Judge worked with Dart to help learn several teams’ offenses during the pre-draft process, including the Giants and Browns, and said “every team that met with him loved him.”
Judge already had an affinity for Dart because of the character his quarterback had shown this past season while leading Ole Miss.
He suffered a high ankle sprain on the second play of the game against Georgia, left for one series, returned and finished a 28-10 win on a wet and messy day.
“It wasn’t a small thing,” Judge said. “He just taped it up and kept playing. He earned my respect because he’s legit tough.”
Judge also loved Dart’s compete to the end of Ole Miss’ 52-20 Gator Bowl win over Duke in Dart’s final college game.
Unlike No. 1 overall pick Cam Ward, who sat out the second half of Miami’s Pop-Tarts Bowl loss to Iowa, Dart refused to come out of his last game against the Blue Devils.
“We’re beating Duke by 40 or 50, and we’re trying to take Jax out of the game to give him a walkoff clap, and he’s like, ‘F–k you, I’m not coming out,” Judge said, laughing. “He wouldn’t come out.
“At the two-minute warning, he told the offense to stay in the middle of the field because he wasn’t coming out and he knew we’d try to take him out if he came to the sideline,” Judge continued. “Then [head coach] Lane [Kiffin] is trying to chase him off the field.”
Judge said that is a perfect picture of Dart’s commitment.
“That’s who he is,” he said. “We’re killing this team, but he’s like, ‘I want to play. I want to finish my career here.’ When you look at who this kid is, that’s stuff about him that I love.”
On top of all of that, one of Dart’s most redeeming qualities as a team leader is that he looks inward after failures.
“We had two hard losses to LSU and Florida, and what stood out after both games — because I sat next to him on the plane — is how hard he takes it and how personally he takes it, the feeling of letting people down,” Judge said. “It’s not ‘this person screwed this up’ or ‘oh well.’ It’s, ‘What can I do better? What can I fix? He’s very hard on himself.”
These are all rave reviews of the Giants’ new quarterback from a former Giants head coach who would have every reason not to endorse or show excitement for New York’s next chapter.
But Judge is showing no awkwardness or bitterness about it. If anything, he said he happy for both Dart and the Giants’ fans, because he believes they will be a good match.
“I’m always gonna pull for him,” Judge said of Dart becoming a Giant. “You care about him so much, you want him to succeed and do well. And there’s players on that team I feel the same way about.”

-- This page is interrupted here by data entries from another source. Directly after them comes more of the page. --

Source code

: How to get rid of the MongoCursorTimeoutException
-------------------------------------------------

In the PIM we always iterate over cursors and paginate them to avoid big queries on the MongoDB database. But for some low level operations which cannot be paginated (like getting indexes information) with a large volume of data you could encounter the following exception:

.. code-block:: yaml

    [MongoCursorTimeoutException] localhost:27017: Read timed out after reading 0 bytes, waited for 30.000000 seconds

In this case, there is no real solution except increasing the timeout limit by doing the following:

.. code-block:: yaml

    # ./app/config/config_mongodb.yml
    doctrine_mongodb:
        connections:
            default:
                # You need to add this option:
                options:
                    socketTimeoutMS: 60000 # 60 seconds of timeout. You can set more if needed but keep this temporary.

“I’m glad Andrew Thomas and those guys have had success and gotten bigger contracts and want them to have long careers,” he continued. “So anything he can do up there and anyway I can help him, I’m there for him. I do think it’s pretty cool he can play for a cool fanbase.”
Judge said Giants fans “are going to like how he competes, the toughness he plays with, playing through injuries and not wanting to come out of games — things the New York fans that I’ve been around respond to.”
And he said Dart “will be fine” handling the spotlight in the Big Apple.
“It’s important for any player to learn the league and get a support structure around him, which he has,” he said. “He has a great family, coaches in his past and coaches on that [Giants] staff now. And Jaxson’s really mentally tough.”
That’s how Dart handled Thursday night’s buildup at his draft party, too, Judge said: maturely.
In the middle of all the family and friends congregating and supporting Dart in their own way, the Ole Miss crew eventually congregated at that back table and sat together for about an hour from around pick 12 on.
They discussed teams’ strategies and movements and eyed where Dart would ultimately land. Then, New York traded up and the Giants called their new quarterback as he sat inches away from a former Giants head coach. And Judge knew they’d gotten a good one.
“He just handled everything like Jaxson,” Judge said. “Very even keel smile on his face all night. Then all of a sudden when the draft name gets called, things change pretty fast. The phone rings. And he’s up.”